• [PASSAGE FOR REVIEW]
────────────────────────────────────────

His tumor was a glioblastoma multiforme stage 4, the most aggressive of brain tumors, with a life expectancy post diagnosis of fourteen months. Nordland had reported from 150 countries, most of them going through violent upheavals, and he ran the war-zone news bureaus in six of them. He had repeatedly faced down his own death. But his grim diagnosis caused him to lean into the phenomenon of the Second Life, appreciating even more his First Life prior to the terminal diagnosis.
Nordland’s memoir unfolds linerally, starting with his family in Philadelphia — a violent father who routinely beat his mother and a “devoted” mother “determined to protect her children.” Nordland’s mother left her husband, taking with her their six children, divorced him, and found menial work to support her family. His father was repeatedly arrested, convicted and termed a “predatory pedophile” who died in an Idaho prison. Nordland bore the burden of his parentage by “gravitat[ing] toward stories about vulnerable people, especially women and children—since they will always be the most vulnerable in any society—being exploited or mistreated by powerful men or powerful social norms.”

────────────────────────────────────────

• [INFORMATION PROVIDED]
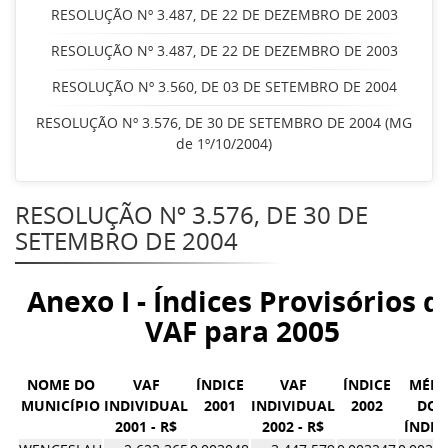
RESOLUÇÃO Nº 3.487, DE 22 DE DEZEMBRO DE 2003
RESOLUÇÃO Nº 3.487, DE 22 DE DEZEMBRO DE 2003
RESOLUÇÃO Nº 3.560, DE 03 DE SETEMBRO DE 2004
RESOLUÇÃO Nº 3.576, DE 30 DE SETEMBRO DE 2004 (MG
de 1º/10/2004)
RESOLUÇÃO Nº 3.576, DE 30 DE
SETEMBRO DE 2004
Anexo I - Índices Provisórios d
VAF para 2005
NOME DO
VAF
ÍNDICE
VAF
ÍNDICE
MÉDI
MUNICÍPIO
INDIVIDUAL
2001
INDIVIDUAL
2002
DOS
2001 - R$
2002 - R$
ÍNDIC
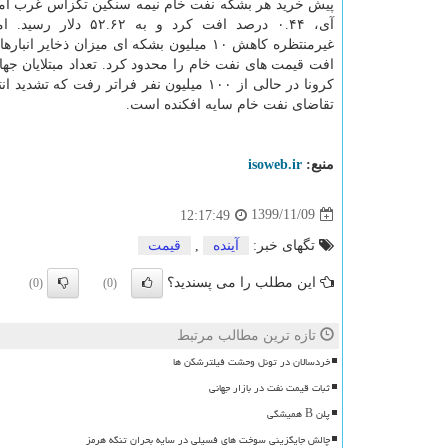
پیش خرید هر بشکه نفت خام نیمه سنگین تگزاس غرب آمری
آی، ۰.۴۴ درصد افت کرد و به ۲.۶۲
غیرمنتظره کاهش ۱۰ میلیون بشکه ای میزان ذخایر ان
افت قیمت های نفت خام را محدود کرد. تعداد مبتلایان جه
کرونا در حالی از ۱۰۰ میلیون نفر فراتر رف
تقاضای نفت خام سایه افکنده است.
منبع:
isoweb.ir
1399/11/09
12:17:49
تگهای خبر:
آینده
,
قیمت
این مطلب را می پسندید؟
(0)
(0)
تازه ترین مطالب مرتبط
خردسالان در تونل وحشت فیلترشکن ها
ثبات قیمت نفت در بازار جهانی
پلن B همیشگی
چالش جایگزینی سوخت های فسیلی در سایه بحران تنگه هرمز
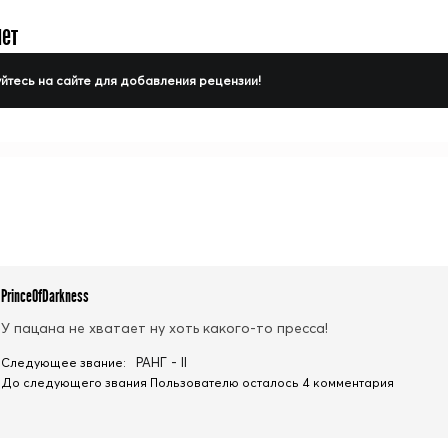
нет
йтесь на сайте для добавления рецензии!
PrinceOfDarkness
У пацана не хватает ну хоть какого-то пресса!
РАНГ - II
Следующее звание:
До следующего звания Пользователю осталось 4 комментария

────────────────────────────────────────

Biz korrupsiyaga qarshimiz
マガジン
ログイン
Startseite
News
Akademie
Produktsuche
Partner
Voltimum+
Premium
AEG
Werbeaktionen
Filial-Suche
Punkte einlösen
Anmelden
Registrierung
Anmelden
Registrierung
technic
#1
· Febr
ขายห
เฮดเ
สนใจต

────────────────────────────────────────

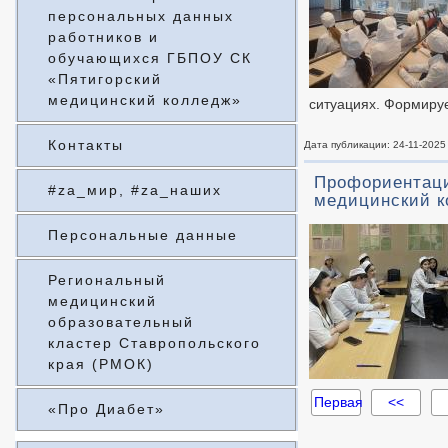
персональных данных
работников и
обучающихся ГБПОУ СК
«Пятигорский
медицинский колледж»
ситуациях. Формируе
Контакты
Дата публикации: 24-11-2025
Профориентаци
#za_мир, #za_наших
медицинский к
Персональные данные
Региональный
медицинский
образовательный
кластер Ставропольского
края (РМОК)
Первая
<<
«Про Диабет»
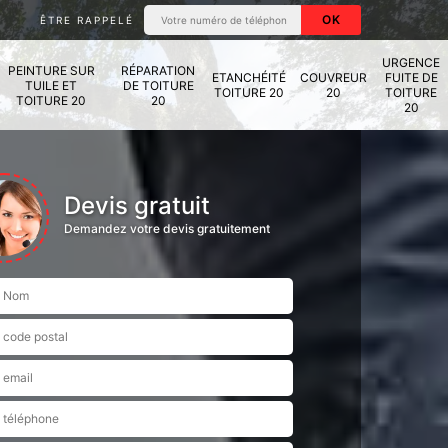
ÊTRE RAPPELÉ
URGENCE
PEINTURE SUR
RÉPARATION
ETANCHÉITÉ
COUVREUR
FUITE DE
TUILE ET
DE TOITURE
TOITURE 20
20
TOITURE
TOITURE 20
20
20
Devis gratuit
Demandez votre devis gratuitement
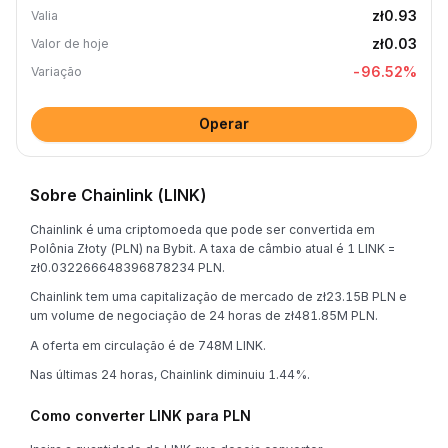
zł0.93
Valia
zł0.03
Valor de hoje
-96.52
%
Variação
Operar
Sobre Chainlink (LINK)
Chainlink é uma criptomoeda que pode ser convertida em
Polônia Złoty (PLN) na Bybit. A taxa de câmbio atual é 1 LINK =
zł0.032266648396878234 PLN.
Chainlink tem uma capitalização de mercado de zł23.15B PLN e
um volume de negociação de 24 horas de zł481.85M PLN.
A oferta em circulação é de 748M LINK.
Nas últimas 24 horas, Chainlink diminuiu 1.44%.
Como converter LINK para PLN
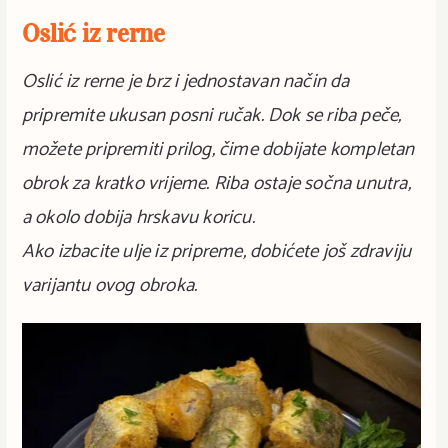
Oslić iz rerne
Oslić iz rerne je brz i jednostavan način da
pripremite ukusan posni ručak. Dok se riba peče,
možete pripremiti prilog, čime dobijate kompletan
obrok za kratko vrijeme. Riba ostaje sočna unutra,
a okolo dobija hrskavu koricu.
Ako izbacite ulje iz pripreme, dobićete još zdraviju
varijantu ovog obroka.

────────────────────────────────────────

• [ACTIVITIES]
1. In the Nordland passage, condense the paragraph beginning "Nordland's memoir unfolds" into a short bulleted list that keeps its main facts.
2. According to the Nordland passage, how many countries had Nordland reported from?
3. Transcribe the Nordland passage starting with "His tumor was" and going on through "the terminal diagnosis.".
The entries were drawn from a different source than the text.

• [RESULTS]
1.
- The memoir begins with Nordland's family in Philadelphia.
- His father routinely beat his mother. His mother was devoted to protecting her children.
- His mother left her husband with their six children, divorced him, and took menial work to support the family.
- His father was repeatedly arrested and convicted, was termed a "predatory pedophile," and died in an Idaho prison.
- Nordland carried this burden by gravitating toward stories about vulnerable people, especially women and children, who were exploited or mistreated by powerful men or powerful social norms.

2. He had reported from 150 countries.

3.
His tumor was a glioblastoma multiforme stage 4, the most aggressive of brain tumors, with a life expectancy post diagnosis of fourteen months. Nordland had reported from 150 countries, most of them going through violent upheavals, and he ran the war-zone news bureaus in six of them. He had repeatedly faced down his own death. But his grim diagnosis caused him to lean into the phenomenon of the Second Life, appreciating even more his First Life prior to the terminal diagnosis.